By early afternoon, the riders made it to the town stop for the day, Buellton. Dave and his pals stopped for some photo ops at Anderson’s. For people who have regularly driven through this area, Anderson’s has probably been a regular pit stop. Tim said his Grandma always insisted on stopping there, and he felt these shots were warranted in her honor.
But the real treat came not from pea soup, but from the stop for the day at the Flying Flags RV Park. Here, there was not only a swimming pool and showers, but also facilities with washers and dryers. Dave said it was a real treat to be able to clean and dry all of the clothes that have been wet for the last few days. And I have to think that it must have been nice to have a dry towel when he got out of the shower.
Because this was such a well-appointed camp, tonight was also a movie screening night. The film Sideways was screened, which is totally appropriate given that the movie is set in the wine country of California. But the real treat of the evening came from the guest speaker, today’s leg honoree, Clare M.
Which brings me to today’s mission moment. Clare is an extremely well spoken young woman, who also happens to suffer from psoriatic arthritis. Psoriatic arthritis is a chronic, systemic inflammatory disease that in addition to inflammation of the skin (psoraisis) and joints, can cause swelling in other organs such as the eyes, heart, lung and kidneys.
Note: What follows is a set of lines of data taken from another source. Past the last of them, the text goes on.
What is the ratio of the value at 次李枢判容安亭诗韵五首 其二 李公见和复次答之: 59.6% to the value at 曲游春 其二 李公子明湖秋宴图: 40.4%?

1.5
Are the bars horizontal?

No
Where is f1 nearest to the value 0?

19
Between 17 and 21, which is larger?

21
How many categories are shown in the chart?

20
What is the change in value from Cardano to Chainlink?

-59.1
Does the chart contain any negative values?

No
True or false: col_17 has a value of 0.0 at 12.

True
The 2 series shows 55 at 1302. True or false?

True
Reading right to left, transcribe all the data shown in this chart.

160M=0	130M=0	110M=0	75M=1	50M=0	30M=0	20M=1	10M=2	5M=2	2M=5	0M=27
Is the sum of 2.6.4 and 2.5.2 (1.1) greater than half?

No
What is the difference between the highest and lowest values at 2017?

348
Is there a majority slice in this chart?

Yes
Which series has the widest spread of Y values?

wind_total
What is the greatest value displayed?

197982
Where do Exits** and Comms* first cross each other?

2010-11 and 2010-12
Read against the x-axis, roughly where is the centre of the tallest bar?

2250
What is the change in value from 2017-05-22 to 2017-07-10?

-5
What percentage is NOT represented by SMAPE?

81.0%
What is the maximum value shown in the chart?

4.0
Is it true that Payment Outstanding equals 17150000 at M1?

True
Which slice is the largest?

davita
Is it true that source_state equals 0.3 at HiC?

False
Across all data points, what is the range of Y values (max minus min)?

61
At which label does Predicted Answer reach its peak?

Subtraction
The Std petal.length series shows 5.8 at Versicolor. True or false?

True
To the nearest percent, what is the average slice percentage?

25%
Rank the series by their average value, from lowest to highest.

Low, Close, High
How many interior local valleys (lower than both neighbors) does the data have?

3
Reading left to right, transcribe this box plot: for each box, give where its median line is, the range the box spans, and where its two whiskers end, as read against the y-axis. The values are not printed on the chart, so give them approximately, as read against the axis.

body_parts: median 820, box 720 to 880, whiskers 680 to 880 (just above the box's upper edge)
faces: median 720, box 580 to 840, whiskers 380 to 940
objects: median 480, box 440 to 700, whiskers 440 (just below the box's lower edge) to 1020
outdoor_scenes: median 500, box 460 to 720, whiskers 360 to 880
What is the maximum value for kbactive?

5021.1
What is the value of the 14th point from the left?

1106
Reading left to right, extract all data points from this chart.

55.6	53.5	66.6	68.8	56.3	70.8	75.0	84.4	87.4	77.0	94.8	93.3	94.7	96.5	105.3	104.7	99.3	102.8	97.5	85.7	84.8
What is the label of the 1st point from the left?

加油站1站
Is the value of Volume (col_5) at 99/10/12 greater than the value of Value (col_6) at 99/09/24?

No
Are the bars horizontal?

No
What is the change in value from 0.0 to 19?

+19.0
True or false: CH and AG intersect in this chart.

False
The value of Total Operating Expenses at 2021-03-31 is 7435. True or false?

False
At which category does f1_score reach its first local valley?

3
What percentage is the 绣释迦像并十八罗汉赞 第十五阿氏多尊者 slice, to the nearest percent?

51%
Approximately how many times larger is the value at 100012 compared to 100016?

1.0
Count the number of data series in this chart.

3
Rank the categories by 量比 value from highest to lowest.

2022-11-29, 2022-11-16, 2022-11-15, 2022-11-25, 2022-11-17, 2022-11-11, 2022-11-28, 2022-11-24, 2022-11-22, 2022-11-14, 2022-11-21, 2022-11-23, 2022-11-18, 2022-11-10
Clare has battled this disease for many years. We know her (and her lovely family) from Family Camp at the Painted Turtle. Family camp is a weekend sponsored by the Arthritis Foundation, which allows kids with arthritis and their families an opportunity to have some fun, meet new people, and learn about ways to deal with arthritis. Siblings of children with arthritis often live in the shadows of the disease, taking a backseat to the priorities of time, finances, and energy needed to fight arthritis. But at family camp, everyone is a camper – including mom and dad. Every family is assigned a family pal, who can take one child to woodshop, while you take another swimming in the heated pool, or head to the ropes course. It’s a remarkable experience.. and when I say that it can be life changing, it is not hyperbole. The camp has a “well Shell” with a full-time doctor and nurse, but for Arthritis Family Weekend, there also a pediatric rheumatologist who volunteers his/her time to be there. Simply having the opportunity to meet other families and have some time to ask questions of a doctor can mean a drastic and positive change of course for a child’s outcome. I literally have seen kids be in a wheelchair one year, and playing basketball the next… because they went to family camp and learned about a new medication that turned out to be their answer.
This is a photo of Caitlin, Cassie, Clare and Lauren at the Painted Turtle in 2007. All of these girls have arthritis… you can see that Caitlin’s cheeks were puffy from prednisone, and you can see the wrist splint Clare was wearing at the time.
Anyway – back to Clare. Dave said she was riveting, speaking to the crowd at camp. She really told her story well, and it was powerful for the riders to see yet another young adult who has battled this disease throughout childhood. Clare literally had invasive hip surgery only last week – to attempt to thwart the chronic pain and limited mobility caused by the damage of her psoriatic arthritis. And yet she came out, full of energy and strength and hope, to share her story and thank the riders for joining this mission. Because of the campground location tonight, Clare was onstage, with a microphone – and Dave said it’s one of his favorite moments of the event so far. He wished that they could have had a “Clare” come speak every night.
Back to the ride! tomorrow, the riders will head back to the coast, with the longest ride of the tour – almost 90 miles!